Ação pedida A
Reproduza sem alterações a parte do excerto sobre os relatos de OVNI em Portugal que começa nas palavras "Com início em" e termina depois de "o território nacional.".
Ação pedida B
Liste todos os territórios que o excerto sobre os relatos de OVNI em Portugal indica como incluídos na contagem, além do território continental.

Excerto do documento
#####

Os relatos de observação OVNI/UAP, registados em território português, têm uma história significativa, atendendo ao número de habitantes do país, embora longe da realidade de outras latitudes, em que se destacam, no gráfico das ocorrências, dois “picos” (séc. XX):
Um primeiro, na década de cinquenta, com 87 registos e outro, cerca de vinte anos depois, na década de setenta, com 240 registos.
Com início em 1910 e pelo período de um século, contabilizamos um pouco mais de 700 relatos (717, mais concretamente), incluindo as ilhas da Madeira e Porto Santo e o arquipélago dos Açores, para além das províncias ultramarinas portuguesas, até à respetiva independência (1975). Devemos esclarecer, contudo, que, muito provavelmente, vários desses relatos se referem ao mesmo caso, pois há fenómenos, com as mesmas características, observados, praticamente em simultâneo, um pouco por todo o território nacional.

#####

Material fornecido
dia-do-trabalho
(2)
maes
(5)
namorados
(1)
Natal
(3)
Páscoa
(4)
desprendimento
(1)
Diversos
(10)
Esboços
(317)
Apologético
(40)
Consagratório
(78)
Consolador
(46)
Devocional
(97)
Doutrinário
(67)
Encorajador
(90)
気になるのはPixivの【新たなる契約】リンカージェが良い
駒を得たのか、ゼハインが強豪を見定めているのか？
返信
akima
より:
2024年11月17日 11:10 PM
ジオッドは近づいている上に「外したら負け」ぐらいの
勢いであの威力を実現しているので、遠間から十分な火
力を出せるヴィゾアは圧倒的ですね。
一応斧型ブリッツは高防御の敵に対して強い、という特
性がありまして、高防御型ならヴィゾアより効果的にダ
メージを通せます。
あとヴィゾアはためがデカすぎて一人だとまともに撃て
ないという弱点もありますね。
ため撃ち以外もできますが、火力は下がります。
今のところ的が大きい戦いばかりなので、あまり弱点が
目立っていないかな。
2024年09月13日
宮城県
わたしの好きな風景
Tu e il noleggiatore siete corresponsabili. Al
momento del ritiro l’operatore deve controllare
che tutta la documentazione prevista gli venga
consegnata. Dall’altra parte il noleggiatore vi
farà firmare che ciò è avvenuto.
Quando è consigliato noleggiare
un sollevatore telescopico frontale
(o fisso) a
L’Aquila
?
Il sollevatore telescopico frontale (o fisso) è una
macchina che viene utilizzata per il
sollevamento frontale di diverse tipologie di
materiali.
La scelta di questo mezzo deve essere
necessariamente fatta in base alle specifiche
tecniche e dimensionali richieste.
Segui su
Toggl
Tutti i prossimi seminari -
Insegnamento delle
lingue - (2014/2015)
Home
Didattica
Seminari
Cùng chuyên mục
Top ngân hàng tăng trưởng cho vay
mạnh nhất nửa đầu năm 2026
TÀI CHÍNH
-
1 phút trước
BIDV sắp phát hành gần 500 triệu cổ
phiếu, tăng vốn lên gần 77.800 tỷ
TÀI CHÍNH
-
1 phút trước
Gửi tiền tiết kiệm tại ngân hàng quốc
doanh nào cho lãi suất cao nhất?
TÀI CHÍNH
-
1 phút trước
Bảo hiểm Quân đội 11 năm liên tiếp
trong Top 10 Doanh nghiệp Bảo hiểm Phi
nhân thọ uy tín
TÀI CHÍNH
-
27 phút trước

#####

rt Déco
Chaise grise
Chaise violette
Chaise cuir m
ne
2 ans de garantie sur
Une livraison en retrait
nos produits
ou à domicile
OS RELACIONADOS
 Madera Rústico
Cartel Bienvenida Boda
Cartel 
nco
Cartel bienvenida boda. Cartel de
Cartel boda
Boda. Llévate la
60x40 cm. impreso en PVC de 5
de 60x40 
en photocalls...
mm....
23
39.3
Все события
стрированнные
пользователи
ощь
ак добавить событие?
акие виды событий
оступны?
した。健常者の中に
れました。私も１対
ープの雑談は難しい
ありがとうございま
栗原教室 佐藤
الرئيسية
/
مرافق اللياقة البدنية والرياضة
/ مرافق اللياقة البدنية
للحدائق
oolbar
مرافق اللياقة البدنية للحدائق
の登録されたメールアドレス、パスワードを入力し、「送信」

#####

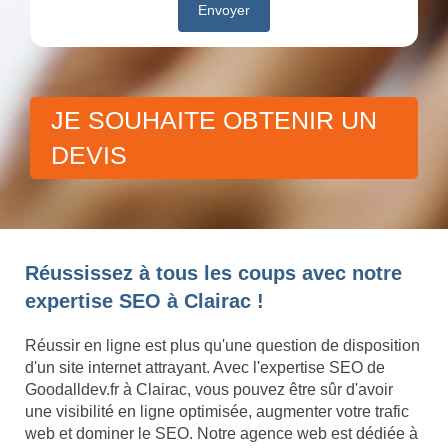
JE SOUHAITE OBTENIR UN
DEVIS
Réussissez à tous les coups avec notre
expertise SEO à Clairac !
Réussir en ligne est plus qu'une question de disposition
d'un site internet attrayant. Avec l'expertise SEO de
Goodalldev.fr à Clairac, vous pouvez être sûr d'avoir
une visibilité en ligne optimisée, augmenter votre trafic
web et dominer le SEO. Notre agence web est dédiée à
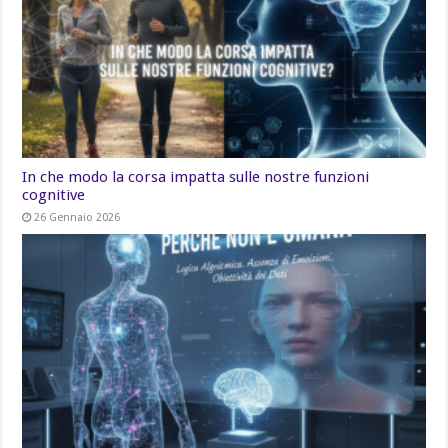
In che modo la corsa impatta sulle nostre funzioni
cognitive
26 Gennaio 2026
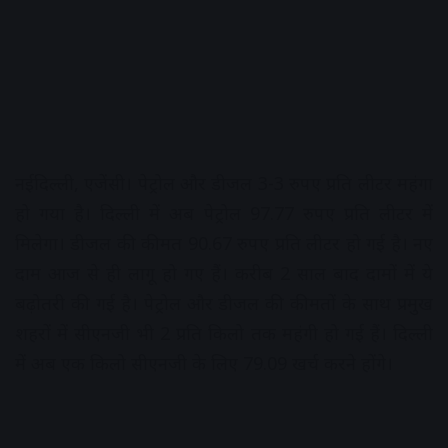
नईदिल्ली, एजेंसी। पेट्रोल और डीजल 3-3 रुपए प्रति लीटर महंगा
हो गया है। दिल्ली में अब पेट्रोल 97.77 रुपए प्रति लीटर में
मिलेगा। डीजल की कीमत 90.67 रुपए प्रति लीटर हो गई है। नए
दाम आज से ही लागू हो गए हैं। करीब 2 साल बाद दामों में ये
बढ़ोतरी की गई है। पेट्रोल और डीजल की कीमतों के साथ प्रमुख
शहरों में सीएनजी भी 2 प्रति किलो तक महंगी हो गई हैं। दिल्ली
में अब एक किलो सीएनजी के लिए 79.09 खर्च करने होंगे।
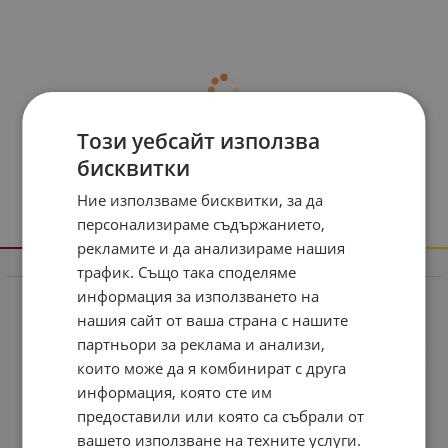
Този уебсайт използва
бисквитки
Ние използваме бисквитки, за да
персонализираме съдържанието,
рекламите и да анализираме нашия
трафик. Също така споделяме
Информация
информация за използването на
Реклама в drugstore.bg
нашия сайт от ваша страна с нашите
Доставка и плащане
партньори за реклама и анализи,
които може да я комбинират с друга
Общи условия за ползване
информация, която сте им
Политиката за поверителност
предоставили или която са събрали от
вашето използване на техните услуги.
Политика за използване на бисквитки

#####

Resposta escrita A
Com início em 1910 e pelo período de um século, contabilizamos um pouco mais de 700 relatos (717, mais concretamente), incluindo as ilhas da Madeira e Porto Santo e o arquipélago dos Açores, para além das províncias ultramarinas portuguesas, até à respetiva independência (1975). Devemos esclarecer, contudo, que, muito provavelmente, vários desses relatos se referem ao mesmo caso, pois há fenómenos, com as mesmas características, observados, praticamente em simultâneo, um pouco por todo o território nacional.

Resposta escrita B
- ilha da Madeira
- ilha de Porto Santo
- arquipélago dos Açores
- províncias ultramarinas portuguesas (até à respetiva independência, em 1975)